Facebook Live: What We’ve Learned So Far

I’ve been on the whole video marketing bandwagon for at least six years. Even in its infancy, I had an introductory (terrible) video on the Breaking Even site so people could get to know me. Circa 2010 ya’ll:

(Wow, that was painful… but how awesome was my lime green kitchen? I mean really.)

I did videos sporadically but talking at a camera by yourself, well, it’s not very interesting (no matter how informative the material).

When Kassie started working here threeish years ago and she was also not opposed to doing video, we had a weekly Google Hangout for about a year. Since it was live, we stuck to a schedule- Thursdays at 10 a.m.- to take out any guesswork for our fans.

Here’s an example of how many people watched us:


99 times. Ever. Like in the video’s entire life.

At first, I took it that people didn’t want to watch us. (Leave it to Self Deprecating Nicole to take it personally right away initially.)… Until I thought about it and realized 1) Not many people are generally using Google+ and 2) Our target customers tend to be not on this network anyway, and if they are, they most likely aren’t “on” it frequently enough to watch videos.

When Periscope (live video tied to Twitter) came out, we got a bit more popular:


(I get that this is only 50 viewers compared to the 99 on Youtube but this was 1) way less promoted and 2) only available on mobile- while the other one is available everywhere so despite the number being smaller, I think it’s more impressive.)

But still, while we do have more of a Twitter following, our active people tend to be on Facebook and Pinterest the most.

So when Facebook Live came out, I was excited to be able to do the live video thing in front of our intended audience… though I am happy we got other practice first.


Top two posts are video posts, bottom two are popular photos. As you see, people LOVE the video.

TASK INSTRUCTIONS ::
(a) Answer these about the Facebook Live post:
(i) On what day and at what time did the weekly Google Hangout run?
(ii) How many viewers did the Periscope video get?
(iii) On which two networks are the active people found most?
(b) Please rename "Pinterest" to "Instagram" and write out the Facebook Live post from "But still, while" up to and including "other practice first.".
The listing after this post isn't needed.

GIVEN DATA ::
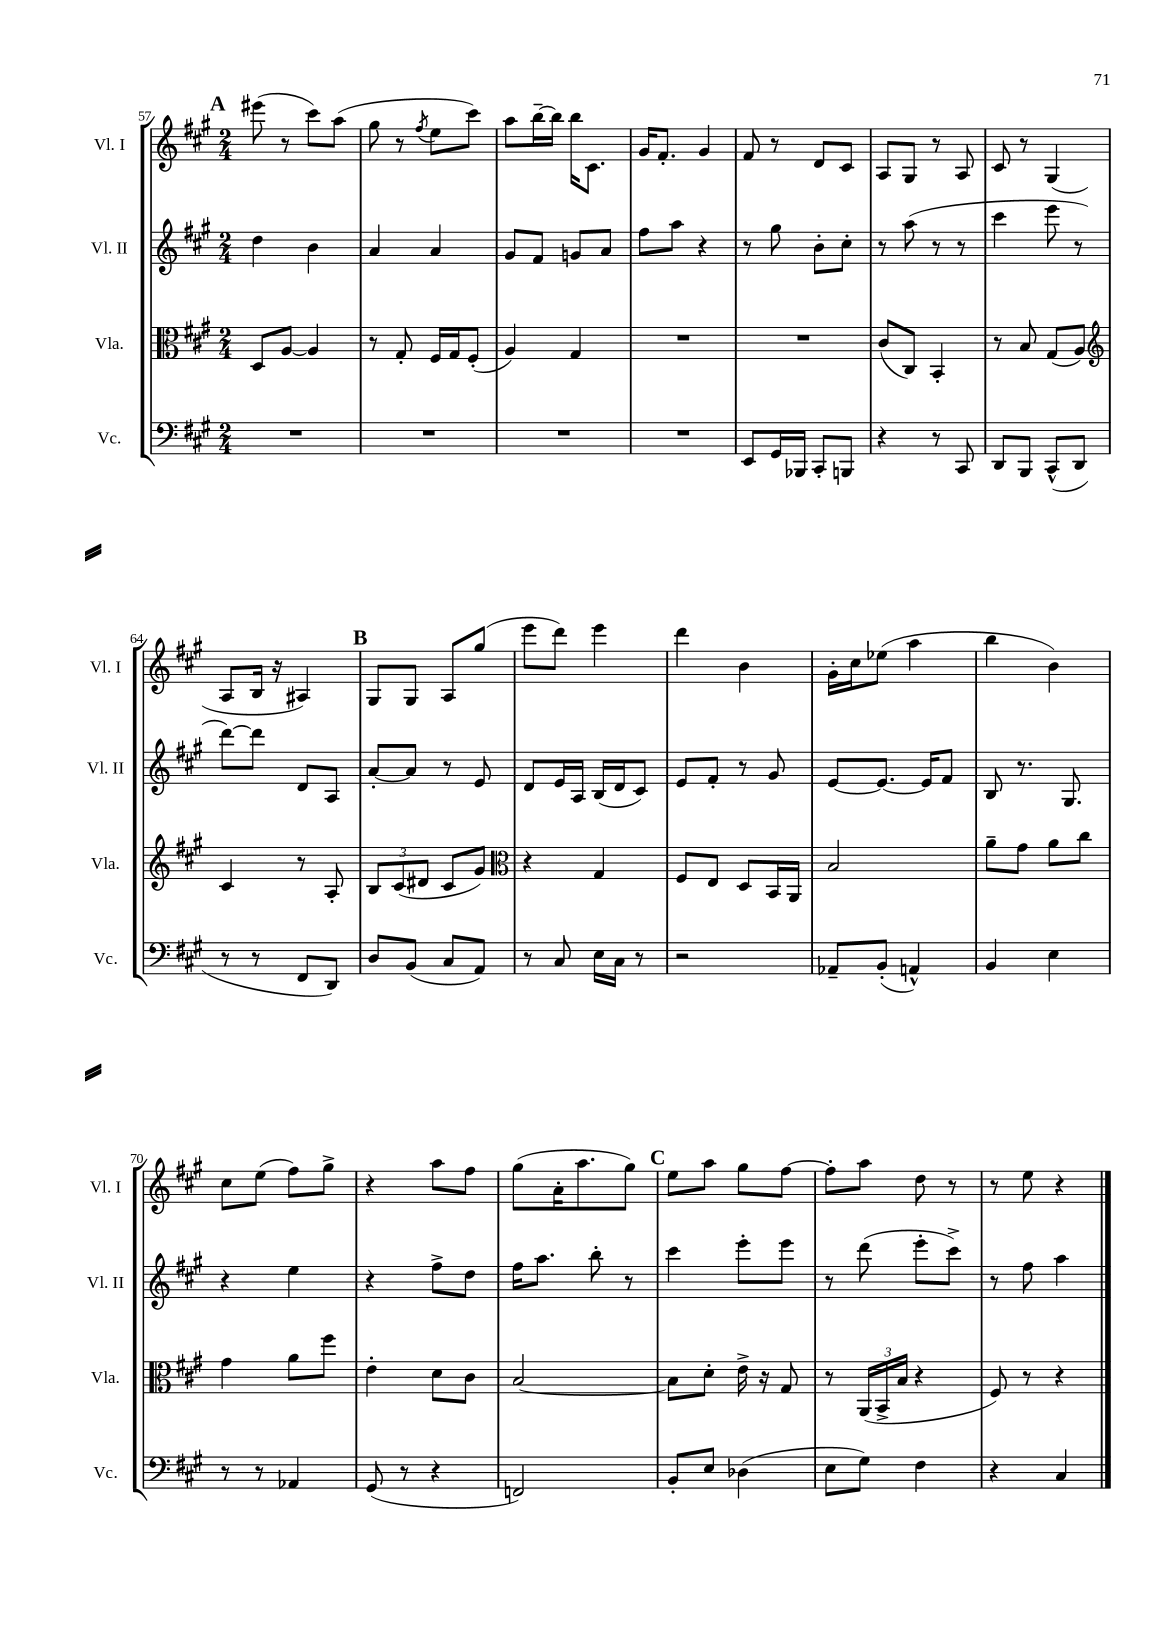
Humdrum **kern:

CORRECT ANSWERS ::
(a)
(i) Thursdays at 10 a.m.
(ii) 50
(iii) Facebook and Pinterest

(b)
But still, while we do have more of a Twitter following, our active people tend to be on Facebook and Instagram the most.

So when Facebook Live came out, I was excited to be able to do the live video thing in front of our intended audience… though I am happy we got other practice first.